Aggressive surveying of ethical attitudes can provide diagnostic data that help companies pinpoint problems before they become crises. PwC’s Kipp, who has been in her role for eight years, says her firm has conducted internal ethics surveys for four years, which have generated a solid baseline of data for benchmarking and troubleshooting. “We now have some real good trend lines that we can look at," she says. “We have enough sample sizes we can drill down to the individual country and firm level.”

Among the ethics attitudes PwC explores, says Kipp, is whether employees believe PwC takes appropriate disciplinary action. "Do [employees] believe that people are punished when they should be punished?” Concerns over privacy on disciplinary matters can undermine the perception that companies take ethical violations seriously—and thus discourage whistleblowing.

Harned

Patricia Harned, president of the Ethics Resource Center in Washington, D.C., agrees that most employees are unwilling to report misconduct because they believe no action will be taken. As a result, a company's ability to hold employees accountable for misdeeds is a key measure of ethical culture.
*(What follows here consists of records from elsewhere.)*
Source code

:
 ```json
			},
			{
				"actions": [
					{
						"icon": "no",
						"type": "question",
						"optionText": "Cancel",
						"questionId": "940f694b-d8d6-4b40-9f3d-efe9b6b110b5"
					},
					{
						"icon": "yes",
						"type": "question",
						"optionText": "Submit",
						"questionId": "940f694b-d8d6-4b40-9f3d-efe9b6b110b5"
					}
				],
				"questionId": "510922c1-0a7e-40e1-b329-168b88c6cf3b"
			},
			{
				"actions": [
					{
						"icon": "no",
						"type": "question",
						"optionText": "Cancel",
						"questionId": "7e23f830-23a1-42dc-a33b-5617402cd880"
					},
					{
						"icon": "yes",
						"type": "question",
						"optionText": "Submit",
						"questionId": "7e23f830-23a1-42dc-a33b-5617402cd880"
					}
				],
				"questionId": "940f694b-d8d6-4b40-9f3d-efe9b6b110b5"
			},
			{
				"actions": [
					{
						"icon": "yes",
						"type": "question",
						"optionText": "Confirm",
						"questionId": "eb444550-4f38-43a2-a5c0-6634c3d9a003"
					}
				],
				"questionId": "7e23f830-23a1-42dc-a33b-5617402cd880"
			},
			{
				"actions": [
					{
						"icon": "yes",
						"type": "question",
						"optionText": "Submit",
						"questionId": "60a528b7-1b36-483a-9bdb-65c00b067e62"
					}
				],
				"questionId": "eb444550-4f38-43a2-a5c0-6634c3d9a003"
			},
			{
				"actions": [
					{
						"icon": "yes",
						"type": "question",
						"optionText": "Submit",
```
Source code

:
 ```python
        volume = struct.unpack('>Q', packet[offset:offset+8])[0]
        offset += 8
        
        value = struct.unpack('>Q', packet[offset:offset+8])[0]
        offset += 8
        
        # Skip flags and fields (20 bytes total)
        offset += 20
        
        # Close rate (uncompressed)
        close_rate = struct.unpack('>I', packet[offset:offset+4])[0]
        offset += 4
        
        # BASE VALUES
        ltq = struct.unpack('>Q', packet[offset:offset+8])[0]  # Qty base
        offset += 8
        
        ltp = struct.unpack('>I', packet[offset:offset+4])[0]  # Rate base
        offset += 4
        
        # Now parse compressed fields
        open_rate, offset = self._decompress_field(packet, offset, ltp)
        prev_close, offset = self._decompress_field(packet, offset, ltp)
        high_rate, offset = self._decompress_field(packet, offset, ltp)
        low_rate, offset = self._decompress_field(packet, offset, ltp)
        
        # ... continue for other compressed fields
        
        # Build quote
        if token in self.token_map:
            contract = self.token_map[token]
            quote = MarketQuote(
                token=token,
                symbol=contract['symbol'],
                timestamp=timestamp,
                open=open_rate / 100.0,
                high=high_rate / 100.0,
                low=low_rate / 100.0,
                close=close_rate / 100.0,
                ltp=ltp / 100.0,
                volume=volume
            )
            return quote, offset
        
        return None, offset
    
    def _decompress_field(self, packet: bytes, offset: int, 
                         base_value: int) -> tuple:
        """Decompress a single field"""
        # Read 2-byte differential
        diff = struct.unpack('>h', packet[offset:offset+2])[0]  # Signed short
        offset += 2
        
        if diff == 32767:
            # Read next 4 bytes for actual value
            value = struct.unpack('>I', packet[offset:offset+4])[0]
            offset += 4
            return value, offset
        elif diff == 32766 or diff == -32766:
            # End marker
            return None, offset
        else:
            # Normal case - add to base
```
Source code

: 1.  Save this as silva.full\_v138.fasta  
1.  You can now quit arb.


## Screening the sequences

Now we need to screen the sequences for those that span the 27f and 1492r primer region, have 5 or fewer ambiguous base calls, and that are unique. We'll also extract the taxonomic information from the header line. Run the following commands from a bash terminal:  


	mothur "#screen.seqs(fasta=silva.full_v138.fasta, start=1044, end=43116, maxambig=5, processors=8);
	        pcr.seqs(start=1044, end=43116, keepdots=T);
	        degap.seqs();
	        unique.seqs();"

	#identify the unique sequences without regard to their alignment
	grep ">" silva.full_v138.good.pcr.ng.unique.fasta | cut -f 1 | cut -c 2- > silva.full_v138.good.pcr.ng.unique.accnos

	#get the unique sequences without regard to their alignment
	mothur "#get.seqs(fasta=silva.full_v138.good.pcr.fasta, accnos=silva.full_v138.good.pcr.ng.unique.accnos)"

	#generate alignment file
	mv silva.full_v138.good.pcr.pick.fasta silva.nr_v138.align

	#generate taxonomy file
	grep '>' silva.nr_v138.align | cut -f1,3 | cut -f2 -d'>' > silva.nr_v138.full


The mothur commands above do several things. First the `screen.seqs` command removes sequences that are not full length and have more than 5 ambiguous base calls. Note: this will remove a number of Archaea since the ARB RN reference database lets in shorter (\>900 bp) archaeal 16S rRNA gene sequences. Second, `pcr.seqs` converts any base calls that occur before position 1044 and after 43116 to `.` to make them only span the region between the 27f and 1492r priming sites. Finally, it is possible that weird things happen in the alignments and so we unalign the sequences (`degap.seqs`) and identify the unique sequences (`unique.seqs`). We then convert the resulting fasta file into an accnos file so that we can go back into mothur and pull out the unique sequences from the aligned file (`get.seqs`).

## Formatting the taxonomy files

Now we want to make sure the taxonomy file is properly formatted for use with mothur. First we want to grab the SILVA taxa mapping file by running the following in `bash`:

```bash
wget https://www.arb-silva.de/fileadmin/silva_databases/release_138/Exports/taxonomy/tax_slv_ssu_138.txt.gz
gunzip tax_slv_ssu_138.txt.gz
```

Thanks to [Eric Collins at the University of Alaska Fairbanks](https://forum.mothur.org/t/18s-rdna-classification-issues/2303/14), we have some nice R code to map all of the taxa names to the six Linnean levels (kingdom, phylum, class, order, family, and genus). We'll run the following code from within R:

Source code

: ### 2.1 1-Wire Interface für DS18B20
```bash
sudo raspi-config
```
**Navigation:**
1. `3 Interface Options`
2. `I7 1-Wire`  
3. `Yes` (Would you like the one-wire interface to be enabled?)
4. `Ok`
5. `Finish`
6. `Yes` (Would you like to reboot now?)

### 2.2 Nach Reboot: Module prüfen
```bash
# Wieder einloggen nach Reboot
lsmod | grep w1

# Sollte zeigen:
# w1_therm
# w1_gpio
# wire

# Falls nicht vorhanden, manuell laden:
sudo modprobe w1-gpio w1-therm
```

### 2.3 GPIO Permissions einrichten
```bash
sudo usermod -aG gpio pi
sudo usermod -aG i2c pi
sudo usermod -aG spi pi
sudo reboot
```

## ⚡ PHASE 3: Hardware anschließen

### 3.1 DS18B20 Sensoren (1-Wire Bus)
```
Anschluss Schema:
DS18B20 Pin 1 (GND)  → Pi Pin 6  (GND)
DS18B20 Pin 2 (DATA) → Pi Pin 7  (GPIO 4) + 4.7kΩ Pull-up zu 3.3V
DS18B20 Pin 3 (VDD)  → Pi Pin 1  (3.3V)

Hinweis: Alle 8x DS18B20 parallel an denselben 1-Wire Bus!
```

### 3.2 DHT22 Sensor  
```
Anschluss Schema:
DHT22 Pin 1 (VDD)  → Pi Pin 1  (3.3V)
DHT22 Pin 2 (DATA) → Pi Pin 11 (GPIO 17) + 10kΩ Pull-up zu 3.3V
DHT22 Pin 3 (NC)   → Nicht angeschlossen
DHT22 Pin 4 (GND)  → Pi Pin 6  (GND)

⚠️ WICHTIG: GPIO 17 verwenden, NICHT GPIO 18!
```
One way to help enforce the perception that a company takes disciplinary action seriously is to issue regular updates that broadly outline the kinds of reports of misconduct they are receiving and the action they are taking, all while maintaining confidentiality. The updates eventually become not only a codification of ethics-related developments at the company, but they become a manifestation of management's dedication to an ethical culture and its measurement.

But according to Harned, a key to measuring ethical awareness is understanding employee attitudes. "A critical element in the effectiveness of a program has to be: 'What do our employees think,'" she says. And that's why each company needs to understand its unique cultural issues before determining which data to gather and measure.

Doing so will help companies "advance their thinking about what works in their programs and where they should be putting their resources."